The PI will combine expertise in optoelectronic device fabrication (CalTech) and optical systems design (USC) to link these unique structures with potential revolutionary applications. He intends to innovate a common technology platform that can: (i) accommodate different types of devices, (ii) provide monolithic integration, and (iii) operate simultaneously on many wavelengths. He will emphasize that these devices will generate and process an optical signal in new and exciting ways.
The PI will concentrate on: (a) classical networks: enabling all-optical data-packet processing for =40 Gbit/s signals, including: correlation, header recognition, AND/OR/XOR logic, addition, and check-sum. (b) quantum networks: enabling highly-secure communications by secret-key single-photon generation and transmission. We will determine the effects of fiber dispersion, PMD and nonlinearities. He will build "nanophotonic chips" that include: (i) quantum dot lasers, and (ii) optically-pumped nanocavity logic gates with gain.
Broader Impact: The research will help remove key obstacles that may prevent the realization of ultra-high-performance and highly-secure future dynamic all-optical networks. The PI will also make strides towards a single, integrated materials platform for many types of applications.

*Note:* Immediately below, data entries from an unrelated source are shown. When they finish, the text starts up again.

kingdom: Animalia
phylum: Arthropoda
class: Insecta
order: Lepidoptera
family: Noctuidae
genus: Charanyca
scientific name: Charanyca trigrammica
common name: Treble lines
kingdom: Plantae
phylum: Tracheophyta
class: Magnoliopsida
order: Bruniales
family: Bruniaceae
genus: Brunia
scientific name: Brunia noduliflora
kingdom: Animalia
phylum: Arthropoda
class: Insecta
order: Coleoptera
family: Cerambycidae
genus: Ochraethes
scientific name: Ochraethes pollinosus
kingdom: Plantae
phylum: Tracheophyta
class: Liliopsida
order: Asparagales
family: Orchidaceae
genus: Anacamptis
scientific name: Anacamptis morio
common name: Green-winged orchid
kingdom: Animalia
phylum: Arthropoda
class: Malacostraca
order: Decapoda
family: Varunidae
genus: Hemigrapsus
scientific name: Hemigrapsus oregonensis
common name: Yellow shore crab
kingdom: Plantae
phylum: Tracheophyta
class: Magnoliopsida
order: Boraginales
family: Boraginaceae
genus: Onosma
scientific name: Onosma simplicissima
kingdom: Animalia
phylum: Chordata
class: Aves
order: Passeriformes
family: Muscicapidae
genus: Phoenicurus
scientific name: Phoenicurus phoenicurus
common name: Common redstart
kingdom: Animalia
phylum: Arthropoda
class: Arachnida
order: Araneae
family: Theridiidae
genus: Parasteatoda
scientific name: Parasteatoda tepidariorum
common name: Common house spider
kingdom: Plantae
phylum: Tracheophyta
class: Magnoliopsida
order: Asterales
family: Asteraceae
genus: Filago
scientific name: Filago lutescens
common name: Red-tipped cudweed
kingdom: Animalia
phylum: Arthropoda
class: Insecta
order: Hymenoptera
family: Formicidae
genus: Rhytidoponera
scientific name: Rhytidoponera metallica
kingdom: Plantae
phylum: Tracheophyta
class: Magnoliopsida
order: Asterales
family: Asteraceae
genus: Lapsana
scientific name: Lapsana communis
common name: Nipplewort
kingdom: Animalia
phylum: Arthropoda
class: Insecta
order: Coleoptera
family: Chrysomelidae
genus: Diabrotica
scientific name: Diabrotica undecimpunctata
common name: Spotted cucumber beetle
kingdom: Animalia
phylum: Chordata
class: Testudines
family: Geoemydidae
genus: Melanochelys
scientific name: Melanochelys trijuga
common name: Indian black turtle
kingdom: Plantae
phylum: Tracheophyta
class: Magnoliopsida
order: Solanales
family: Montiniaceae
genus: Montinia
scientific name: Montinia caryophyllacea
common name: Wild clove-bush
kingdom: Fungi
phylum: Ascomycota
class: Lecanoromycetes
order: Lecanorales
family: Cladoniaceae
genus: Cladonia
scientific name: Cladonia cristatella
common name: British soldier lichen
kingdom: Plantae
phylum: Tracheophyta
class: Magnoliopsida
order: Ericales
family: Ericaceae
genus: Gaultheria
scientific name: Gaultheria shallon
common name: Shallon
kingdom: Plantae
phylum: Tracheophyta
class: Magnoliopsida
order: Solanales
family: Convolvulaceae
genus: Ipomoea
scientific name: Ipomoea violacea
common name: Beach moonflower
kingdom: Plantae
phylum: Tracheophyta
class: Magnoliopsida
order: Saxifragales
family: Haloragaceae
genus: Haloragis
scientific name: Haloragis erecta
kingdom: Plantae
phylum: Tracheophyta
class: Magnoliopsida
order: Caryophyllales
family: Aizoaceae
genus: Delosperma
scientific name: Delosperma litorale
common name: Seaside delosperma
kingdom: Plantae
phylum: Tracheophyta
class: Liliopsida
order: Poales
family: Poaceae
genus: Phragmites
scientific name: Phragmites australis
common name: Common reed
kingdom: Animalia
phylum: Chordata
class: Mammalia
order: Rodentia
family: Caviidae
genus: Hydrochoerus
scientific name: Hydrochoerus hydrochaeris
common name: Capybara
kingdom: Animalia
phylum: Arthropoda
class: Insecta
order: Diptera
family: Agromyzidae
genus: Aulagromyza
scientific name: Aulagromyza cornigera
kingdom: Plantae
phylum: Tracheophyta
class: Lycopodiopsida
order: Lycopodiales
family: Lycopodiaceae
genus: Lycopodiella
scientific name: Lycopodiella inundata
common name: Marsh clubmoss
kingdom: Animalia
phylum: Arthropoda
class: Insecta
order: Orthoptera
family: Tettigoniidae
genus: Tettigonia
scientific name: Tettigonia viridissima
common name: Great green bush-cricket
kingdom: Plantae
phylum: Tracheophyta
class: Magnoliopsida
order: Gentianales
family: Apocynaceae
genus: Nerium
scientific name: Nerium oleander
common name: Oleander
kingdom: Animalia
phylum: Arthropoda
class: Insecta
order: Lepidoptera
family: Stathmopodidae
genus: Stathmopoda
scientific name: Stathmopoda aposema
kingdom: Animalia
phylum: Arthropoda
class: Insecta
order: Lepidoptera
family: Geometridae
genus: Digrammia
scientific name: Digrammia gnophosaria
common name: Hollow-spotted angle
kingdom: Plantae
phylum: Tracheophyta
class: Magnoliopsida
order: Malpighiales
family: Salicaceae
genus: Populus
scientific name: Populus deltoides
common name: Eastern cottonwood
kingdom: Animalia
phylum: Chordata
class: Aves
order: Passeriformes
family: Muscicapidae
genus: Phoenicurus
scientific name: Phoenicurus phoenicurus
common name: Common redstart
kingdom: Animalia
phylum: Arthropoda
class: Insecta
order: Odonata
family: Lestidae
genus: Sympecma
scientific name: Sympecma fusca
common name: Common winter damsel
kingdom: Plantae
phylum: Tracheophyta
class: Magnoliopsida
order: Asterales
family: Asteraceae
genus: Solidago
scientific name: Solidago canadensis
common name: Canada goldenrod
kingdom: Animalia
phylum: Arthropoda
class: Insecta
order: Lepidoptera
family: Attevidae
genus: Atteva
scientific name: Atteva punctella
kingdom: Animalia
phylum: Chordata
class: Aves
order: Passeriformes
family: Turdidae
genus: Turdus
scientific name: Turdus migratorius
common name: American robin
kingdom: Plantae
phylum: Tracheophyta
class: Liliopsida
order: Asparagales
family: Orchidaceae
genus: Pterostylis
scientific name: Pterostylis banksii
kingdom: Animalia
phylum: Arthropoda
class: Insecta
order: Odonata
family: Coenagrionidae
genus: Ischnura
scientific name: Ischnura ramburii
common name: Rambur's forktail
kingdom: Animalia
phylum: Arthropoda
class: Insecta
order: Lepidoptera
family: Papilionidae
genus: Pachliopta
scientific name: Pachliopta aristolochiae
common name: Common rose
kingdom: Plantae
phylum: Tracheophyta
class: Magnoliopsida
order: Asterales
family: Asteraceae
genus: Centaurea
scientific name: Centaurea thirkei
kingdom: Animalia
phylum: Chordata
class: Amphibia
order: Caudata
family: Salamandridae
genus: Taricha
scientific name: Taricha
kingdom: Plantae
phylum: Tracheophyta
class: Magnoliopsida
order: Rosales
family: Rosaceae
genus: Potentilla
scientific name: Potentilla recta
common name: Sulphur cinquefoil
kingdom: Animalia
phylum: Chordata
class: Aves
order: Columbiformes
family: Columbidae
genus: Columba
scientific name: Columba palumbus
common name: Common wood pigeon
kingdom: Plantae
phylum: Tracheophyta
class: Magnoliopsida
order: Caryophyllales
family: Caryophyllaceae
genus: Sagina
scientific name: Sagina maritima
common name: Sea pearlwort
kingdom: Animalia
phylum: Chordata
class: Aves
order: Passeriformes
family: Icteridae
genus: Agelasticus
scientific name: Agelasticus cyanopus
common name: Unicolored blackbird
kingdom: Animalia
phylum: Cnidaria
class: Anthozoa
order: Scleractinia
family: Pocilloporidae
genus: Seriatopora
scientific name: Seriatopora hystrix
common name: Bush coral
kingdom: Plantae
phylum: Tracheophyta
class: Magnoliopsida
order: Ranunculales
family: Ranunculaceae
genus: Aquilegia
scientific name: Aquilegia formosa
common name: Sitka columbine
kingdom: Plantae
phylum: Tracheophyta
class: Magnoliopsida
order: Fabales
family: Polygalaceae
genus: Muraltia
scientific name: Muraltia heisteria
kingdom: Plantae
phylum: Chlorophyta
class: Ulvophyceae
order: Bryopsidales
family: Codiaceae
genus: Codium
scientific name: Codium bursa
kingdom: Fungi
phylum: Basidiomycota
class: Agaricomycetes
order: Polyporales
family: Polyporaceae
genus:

Educational Impact: The PI will provide a multidisciplinary collaborative environment that will incorporate students from: (a) Caltech's Summer Undergraduate Research Fellowships and Minority Undergraduate Research Fellowships, and (b) USC's Undergraduate Research Merit Scholars Program.
Intellectual Merit: This vertically-integrated collaboration between device and systems groups will find a connection between device parameters and systems performance. Moreover, developing a common materials platform is a significant step forward, as is finding building blocks for packet-based classical and quantum networks.